• Journey through Grief

    Forgive my absence. The sudden and unexpected passing of my dad last June sent me into a life-altering tailspin – broken open into a river of deep grief. My dad was my champion, my guidepost, the ever-present one standing in the end zone, ready to celebrate my wins with endless curiosity and encouragement as I fumbled my way towards my soul’s path. 

    It was only with the blessing of my mom’s early passing 6 years ago (yes, you read that right) that I got to know him as I discovered myself. I’m infinitely grateful for those years, and of course, I want more. His absence rips open a gaping void that leaves me feeling untethered. His legacy calls me towards a life of courage.

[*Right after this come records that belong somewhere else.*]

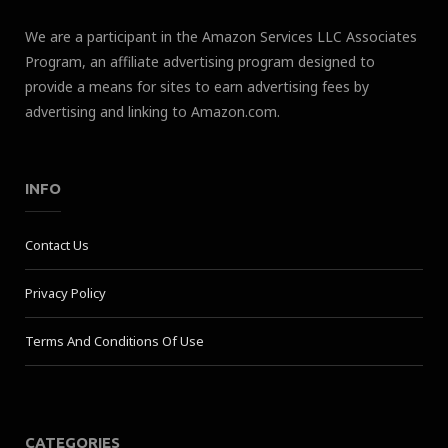
We are a participant in the Amazon Services LLC Associates
Program, an affiliate advertising program designed to
provide a means for sites to earn advertising fees by
advertising and linking to Amazon.com.
INFO
Contact Us
Privacy Policy
Terms And Conditions Of Use
CATEGORIES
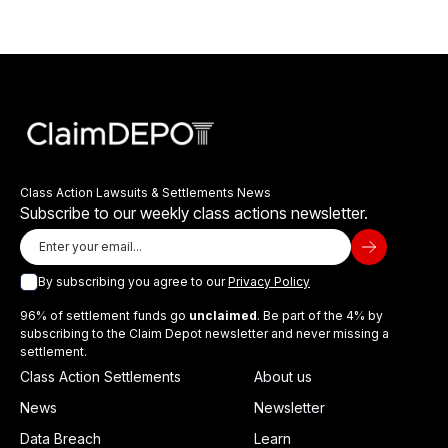
Class Action Lawsuits & Settlements News
Subscribe to our weekly class actions newsletter.
By subscribing you agree to our
Privacy Policy
96% of settlement funds go
unclaimed
. Be part of the 4% by
subscribing to the Claim Depot newsletter and never missing a
settlement.
Class Action Settlements
About us
News
Newsletter
Data Breach
Learn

    This loss has led me into a deeper exploration of the whole of my collective grief – grief for all I’ve lost, for what I never had, and for that which has not yet come to be. It has, at times, felt bottomless, but I have been so beautifully held in this journey by several different grief communities.

    I would never say it is a gift, but there is a beauty in grief, an unraveling into complete surrender. The pretenses come down and the superfluous melts away, leaving you stripped bare and raw. Grief gives you fresh eyes to see yourself and the world with a new perspective while offering the opportunity to be profoundly present in the here and now.

    It breaks your heart open and sends love spilling out from the cracks. Grief is after all, love turned on its head. Grief means you loved and were loved. To sit with grief and to let it wash over you is to honor that love and to be present with yourself. Grief can be a wise teacher when we sit in compassion and surrender.

    Grief has allowed me to connect to my body and be with what IS. It has expanded my range of emotions and my ability to be with others in tender spaces. My journey has led me into a grief movement training which feels like a long-lost answer to a prayer as I know will change the trajectory of my work and my life. 

    As I sort through these ashes and the earth starts to bud into the fresh new life of Spring, I feel my strength gathering, a Phoenix dusting off her wings as she readies to rise with a greater depth, clarity, strength, courage and a heart stronger in the broken places.